_MATERIAL A PROCESAR_:

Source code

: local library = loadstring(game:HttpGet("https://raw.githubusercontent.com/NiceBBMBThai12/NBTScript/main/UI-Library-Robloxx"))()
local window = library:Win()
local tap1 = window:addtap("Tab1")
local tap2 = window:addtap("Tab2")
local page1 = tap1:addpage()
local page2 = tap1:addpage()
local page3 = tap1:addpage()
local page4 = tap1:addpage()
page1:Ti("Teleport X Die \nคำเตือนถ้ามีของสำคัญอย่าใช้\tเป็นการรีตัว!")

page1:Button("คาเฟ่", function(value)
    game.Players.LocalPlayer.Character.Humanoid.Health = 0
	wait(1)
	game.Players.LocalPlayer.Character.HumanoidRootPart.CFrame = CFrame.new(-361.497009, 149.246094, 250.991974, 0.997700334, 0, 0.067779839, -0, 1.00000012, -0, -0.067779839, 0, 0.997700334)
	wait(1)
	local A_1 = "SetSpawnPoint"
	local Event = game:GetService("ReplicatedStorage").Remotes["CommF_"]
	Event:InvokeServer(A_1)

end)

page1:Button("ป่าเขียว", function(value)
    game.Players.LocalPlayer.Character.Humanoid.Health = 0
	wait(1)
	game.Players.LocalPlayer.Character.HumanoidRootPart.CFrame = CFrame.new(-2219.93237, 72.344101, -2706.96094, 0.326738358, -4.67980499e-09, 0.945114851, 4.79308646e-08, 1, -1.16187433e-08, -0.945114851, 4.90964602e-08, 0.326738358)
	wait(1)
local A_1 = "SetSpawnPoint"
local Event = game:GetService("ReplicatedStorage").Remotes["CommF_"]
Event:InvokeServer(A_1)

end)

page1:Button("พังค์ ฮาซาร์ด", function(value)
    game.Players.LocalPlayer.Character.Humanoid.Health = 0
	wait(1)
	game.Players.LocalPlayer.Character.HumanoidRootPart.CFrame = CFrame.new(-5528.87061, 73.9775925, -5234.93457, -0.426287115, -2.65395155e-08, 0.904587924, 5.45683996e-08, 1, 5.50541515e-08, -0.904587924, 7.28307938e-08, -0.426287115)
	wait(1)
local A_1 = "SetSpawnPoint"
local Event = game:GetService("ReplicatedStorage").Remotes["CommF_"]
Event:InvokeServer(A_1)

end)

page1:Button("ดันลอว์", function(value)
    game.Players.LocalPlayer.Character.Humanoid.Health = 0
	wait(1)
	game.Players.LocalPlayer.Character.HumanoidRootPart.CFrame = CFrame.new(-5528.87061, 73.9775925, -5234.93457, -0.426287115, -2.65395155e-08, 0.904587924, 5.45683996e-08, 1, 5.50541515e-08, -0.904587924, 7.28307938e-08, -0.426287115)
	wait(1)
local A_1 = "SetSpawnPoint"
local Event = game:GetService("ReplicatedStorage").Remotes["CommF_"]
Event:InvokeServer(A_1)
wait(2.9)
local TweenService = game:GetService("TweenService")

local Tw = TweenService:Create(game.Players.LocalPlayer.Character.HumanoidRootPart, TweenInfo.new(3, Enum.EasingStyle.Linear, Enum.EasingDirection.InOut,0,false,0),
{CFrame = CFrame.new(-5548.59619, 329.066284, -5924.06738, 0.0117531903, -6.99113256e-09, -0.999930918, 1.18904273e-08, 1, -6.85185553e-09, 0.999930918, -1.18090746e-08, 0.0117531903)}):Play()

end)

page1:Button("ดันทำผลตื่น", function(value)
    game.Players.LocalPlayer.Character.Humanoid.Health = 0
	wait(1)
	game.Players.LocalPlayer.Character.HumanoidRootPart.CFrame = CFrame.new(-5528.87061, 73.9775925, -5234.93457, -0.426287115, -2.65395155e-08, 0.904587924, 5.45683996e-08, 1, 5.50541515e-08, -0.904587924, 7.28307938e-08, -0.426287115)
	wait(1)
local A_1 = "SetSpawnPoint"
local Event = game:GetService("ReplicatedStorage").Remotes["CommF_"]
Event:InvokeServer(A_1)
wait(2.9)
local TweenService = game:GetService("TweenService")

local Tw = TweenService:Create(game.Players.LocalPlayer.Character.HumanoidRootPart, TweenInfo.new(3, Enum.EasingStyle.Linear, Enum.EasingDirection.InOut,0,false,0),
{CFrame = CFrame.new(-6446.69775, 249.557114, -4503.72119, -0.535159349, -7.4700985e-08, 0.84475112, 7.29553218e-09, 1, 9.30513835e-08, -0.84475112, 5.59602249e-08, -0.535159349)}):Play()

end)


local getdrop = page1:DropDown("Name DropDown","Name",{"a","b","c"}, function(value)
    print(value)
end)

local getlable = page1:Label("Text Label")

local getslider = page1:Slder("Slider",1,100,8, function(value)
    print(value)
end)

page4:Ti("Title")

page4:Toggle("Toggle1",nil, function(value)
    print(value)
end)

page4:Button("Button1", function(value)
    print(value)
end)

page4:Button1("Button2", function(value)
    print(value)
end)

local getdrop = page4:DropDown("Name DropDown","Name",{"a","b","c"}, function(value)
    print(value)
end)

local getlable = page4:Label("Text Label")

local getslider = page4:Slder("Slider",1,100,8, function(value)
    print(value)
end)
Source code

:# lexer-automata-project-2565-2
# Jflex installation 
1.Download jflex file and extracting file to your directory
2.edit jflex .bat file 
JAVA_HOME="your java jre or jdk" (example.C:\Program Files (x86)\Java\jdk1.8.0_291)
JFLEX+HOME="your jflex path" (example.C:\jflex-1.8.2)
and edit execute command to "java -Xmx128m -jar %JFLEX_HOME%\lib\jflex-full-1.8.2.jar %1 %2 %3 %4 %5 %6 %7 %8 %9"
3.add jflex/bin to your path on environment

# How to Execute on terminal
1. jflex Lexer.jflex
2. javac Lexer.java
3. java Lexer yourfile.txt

---

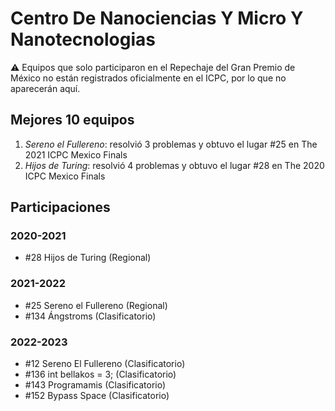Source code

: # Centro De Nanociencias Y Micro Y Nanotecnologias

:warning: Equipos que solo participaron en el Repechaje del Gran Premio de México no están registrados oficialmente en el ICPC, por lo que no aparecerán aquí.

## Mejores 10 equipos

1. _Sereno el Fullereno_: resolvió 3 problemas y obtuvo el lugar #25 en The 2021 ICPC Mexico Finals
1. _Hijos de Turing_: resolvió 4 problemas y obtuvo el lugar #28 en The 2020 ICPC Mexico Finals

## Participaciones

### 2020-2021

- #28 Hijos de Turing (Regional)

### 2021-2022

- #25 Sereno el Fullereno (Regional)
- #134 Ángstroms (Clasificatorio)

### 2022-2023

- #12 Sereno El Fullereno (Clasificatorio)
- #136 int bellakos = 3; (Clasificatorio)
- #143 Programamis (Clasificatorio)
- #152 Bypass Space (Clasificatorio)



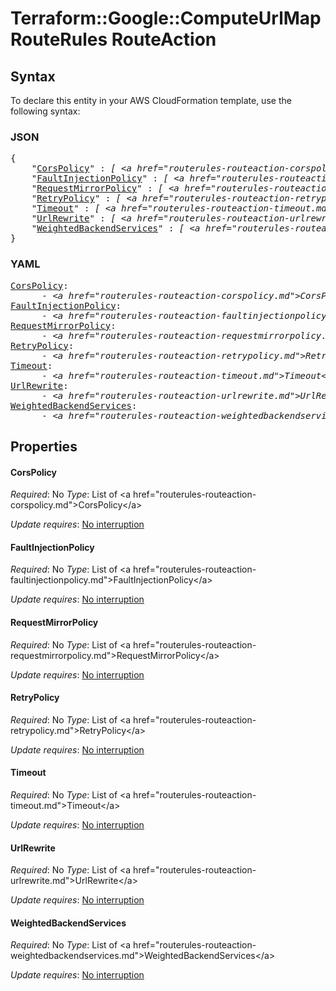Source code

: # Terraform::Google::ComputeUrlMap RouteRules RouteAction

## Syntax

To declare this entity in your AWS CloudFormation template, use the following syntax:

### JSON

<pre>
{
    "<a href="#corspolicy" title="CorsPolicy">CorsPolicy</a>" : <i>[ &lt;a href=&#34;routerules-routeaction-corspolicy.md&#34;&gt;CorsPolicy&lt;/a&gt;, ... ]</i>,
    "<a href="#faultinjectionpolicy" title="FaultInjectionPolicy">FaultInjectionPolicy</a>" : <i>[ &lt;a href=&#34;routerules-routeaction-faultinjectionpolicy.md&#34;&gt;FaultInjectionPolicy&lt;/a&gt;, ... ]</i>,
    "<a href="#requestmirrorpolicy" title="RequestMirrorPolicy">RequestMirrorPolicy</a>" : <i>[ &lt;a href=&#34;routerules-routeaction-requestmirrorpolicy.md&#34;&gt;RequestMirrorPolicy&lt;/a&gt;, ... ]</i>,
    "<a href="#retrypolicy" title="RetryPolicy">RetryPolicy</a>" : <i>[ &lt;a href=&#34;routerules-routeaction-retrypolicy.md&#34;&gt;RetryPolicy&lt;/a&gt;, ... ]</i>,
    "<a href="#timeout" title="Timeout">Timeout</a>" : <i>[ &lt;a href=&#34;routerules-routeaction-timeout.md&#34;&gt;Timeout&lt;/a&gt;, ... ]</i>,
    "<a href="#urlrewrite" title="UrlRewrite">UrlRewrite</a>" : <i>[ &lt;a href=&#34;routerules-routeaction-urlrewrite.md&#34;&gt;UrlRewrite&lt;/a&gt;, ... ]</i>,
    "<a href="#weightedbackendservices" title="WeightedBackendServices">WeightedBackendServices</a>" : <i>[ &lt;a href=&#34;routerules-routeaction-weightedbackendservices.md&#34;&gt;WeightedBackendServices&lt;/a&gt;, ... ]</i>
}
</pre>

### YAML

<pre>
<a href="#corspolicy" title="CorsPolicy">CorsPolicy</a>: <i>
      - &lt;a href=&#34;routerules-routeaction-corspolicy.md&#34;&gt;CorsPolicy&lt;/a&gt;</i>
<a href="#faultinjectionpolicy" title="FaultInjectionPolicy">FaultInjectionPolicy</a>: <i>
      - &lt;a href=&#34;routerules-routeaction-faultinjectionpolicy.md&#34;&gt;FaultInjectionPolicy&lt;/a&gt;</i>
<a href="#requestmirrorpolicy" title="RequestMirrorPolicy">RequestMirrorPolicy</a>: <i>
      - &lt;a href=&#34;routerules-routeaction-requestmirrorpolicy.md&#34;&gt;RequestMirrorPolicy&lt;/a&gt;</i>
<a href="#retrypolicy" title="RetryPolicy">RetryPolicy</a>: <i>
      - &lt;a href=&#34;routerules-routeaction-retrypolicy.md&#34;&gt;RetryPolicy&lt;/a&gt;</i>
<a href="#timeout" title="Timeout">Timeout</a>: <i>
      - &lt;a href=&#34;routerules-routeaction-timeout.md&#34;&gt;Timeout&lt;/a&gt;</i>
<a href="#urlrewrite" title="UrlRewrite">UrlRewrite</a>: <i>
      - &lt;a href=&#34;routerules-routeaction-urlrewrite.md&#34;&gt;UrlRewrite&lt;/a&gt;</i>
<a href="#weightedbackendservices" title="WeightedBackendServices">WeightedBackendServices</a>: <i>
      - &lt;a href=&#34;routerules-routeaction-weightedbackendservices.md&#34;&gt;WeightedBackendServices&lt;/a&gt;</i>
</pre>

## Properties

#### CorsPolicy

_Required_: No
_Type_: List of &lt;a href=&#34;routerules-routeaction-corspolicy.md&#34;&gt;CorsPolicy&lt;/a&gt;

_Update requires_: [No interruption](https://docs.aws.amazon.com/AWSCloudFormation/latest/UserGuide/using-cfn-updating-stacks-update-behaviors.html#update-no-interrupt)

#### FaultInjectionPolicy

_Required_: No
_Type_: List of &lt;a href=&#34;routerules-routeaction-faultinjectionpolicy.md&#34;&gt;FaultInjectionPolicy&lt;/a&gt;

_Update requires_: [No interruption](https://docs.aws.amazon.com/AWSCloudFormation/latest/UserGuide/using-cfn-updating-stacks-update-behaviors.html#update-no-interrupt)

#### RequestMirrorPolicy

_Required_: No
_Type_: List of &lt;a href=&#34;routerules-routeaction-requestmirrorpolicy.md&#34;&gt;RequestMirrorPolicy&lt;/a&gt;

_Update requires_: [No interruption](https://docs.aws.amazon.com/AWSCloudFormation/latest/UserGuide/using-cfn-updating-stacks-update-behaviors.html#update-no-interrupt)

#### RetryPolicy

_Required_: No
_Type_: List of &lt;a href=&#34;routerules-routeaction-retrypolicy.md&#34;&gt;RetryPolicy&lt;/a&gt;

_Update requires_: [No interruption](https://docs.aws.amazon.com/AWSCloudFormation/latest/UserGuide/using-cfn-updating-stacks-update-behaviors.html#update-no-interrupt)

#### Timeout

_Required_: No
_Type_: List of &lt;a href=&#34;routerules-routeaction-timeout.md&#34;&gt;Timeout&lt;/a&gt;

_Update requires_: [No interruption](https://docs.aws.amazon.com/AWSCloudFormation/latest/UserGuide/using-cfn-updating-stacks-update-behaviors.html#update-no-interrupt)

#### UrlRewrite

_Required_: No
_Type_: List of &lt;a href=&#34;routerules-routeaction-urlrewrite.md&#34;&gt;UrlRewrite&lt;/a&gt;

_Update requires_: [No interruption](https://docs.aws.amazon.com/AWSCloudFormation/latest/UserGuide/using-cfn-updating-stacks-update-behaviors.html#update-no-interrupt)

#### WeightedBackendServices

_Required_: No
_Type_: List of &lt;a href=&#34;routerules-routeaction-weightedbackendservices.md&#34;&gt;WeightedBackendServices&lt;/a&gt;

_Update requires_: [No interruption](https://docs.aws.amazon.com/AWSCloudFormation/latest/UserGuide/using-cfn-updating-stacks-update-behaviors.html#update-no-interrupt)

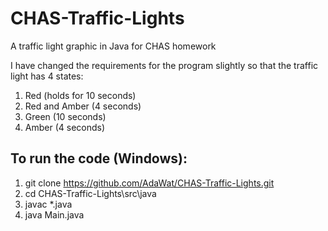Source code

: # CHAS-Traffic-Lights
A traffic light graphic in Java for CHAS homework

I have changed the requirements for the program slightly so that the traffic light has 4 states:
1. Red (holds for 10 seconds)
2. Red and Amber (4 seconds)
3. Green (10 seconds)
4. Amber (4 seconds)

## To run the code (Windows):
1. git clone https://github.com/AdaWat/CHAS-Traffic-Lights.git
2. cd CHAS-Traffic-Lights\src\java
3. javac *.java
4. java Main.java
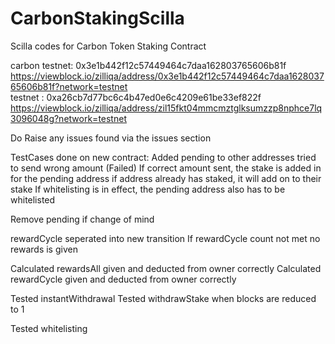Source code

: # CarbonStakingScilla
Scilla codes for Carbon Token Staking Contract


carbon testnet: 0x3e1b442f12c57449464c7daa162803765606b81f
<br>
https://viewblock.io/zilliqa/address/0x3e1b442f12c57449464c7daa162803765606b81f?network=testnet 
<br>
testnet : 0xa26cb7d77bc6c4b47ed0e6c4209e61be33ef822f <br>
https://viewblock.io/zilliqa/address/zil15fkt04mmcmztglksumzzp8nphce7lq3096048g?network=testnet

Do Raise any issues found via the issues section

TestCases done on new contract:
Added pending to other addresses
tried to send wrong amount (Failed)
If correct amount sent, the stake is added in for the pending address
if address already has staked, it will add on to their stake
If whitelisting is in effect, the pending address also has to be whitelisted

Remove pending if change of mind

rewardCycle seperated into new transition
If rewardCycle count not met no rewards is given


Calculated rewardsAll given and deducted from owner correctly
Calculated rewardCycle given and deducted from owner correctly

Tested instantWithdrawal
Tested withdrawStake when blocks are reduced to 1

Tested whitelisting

_QUÉ SE PIDE_: Reescribe el tramo que va desde la línea que contiene "Calculated rewardsAll given" hasta la que contiene "Tested whitelisting", ambas incluidas, sustituyendo "Tested" por "Checked" y dejando todo lo demás igual.

_SOLUCIÓN_:
Calculated rewardsAll given and deducted from owner correctly
Calculated rewardCycle given and deducted from owner correctly

Checked instantWithdrawal
Checked withdrawStake when blocks are reduced to 1

Checked whitelisting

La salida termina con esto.